Hitler’s clown? Museum begins investigating 'king of clowns' Nazi links

The clown claimed to have had Hitler at his shows 13 times and he even wrote Christmas cards to him.

Scala (Berlin): Grock auf Stuhl (photo credit: Wikimedia Commons)
Scala (Berlin): Grock auf Stuhl
(photo credit: Wikimedia Commons)

The Neues Museum Biel in Austria has begun investigations into Charles Adrien Wettach, more commonly known by his stage name ‘Grock,’ after the museum acquired Grock’s archives pointing to a possible link with Adolf Hitler, according to media reports from Friday.

The Neues Museum Biel has yet to respond to the Jerusalem Post’s request for comment.

The archive had been donated to the museum by Grock’s 74-year-old nephew, according to AFP.

Grock, who is famously considered to be the king of clowns, was once said to have rivaled the success of Charlie Chaplin. Chaplin, however, mocked Hitler while it appears that Grock was rather fond of him.

The museum wanted to investigate Grock’s personal life before they dedicated an exhibit to the performer.

Der Schweizer Clown Grock 1931 (credit: Wikimedia Commons)
Der Schweizer Clown Grock 1931 (credit: Wikimedia Commons)

"It's the museum's responsibility. It's absolutely necessary," Bernadette Walter, the museum’s director, told AFP.

The relationship between Hitler and Grock

"Grock says in his autobiography that Hitler came to his dressing room and that Hitler saw his shows 13 times," AFP reported Walter saying, though the claim has yet to be fully verified.

"We know that he met Hitler and (Joseph) Goebbels," the Nazi propaganda chief, and that he performed for wounded German soldiers,” Walter is quoted as having said. 

On May 12, the museum allegedly bid on a greeting card that Grock had sent to Hitler in 1942, according to AFP.

"A museum must also tell stories that are not always spotless," the director is cited as having said, explaining that the past should not be forgotten because it is uncomfortable.

"He played when he was paid.
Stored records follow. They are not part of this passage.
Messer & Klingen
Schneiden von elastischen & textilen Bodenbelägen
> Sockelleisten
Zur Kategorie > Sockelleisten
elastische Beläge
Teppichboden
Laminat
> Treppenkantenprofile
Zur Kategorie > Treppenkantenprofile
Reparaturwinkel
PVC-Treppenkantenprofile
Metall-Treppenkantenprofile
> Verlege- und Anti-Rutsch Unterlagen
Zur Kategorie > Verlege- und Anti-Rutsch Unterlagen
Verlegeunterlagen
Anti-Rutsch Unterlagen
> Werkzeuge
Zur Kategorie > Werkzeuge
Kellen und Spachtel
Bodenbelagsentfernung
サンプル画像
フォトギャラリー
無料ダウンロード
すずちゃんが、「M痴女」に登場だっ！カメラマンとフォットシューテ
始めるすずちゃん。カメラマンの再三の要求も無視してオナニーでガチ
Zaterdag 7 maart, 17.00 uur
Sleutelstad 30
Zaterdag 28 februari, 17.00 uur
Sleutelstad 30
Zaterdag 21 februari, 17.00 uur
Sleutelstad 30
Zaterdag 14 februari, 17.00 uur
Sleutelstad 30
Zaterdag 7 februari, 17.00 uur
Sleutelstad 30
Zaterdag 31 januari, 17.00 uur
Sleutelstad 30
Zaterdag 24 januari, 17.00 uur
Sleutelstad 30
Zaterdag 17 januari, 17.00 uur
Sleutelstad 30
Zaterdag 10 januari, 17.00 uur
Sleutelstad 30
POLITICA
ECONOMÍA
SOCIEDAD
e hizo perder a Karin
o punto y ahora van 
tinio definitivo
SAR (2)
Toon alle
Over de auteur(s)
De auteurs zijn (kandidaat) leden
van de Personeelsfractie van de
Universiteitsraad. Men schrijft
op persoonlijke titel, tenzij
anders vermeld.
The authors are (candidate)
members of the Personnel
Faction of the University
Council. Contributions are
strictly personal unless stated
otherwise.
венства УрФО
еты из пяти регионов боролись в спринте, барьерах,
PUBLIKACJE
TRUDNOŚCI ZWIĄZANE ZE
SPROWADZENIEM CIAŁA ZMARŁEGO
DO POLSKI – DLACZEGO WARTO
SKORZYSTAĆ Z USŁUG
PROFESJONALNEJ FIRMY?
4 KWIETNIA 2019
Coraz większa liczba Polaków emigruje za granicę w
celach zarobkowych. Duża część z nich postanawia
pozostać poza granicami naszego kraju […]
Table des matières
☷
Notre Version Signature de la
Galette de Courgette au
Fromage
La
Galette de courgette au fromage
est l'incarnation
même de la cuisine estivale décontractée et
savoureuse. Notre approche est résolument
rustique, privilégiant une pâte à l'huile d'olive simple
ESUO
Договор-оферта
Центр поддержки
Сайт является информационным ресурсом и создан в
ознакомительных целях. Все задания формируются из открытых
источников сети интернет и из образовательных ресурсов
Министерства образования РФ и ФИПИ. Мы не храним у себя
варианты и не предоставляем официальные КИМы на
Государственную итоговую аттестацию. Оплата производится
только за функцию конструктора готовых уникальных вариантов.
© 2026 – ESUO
We know that Grock was opportunistic, but that cannot be used as an excuse."

Walter had performed in Nazi Germany and in France, the United Kingdom and the United States. He famously proclaimed himself to be apolitical.

Laurent Diercksen, who published the 1999 book Grock: An Extraordinary Destiny, said the acrobat, juggler and multi-instrumentalist “didn't give a damn about politics" and focused on "success.”

"We cannot judge him on a single letter, an isolated act or one revelation taken out of context," the journalist told AFP.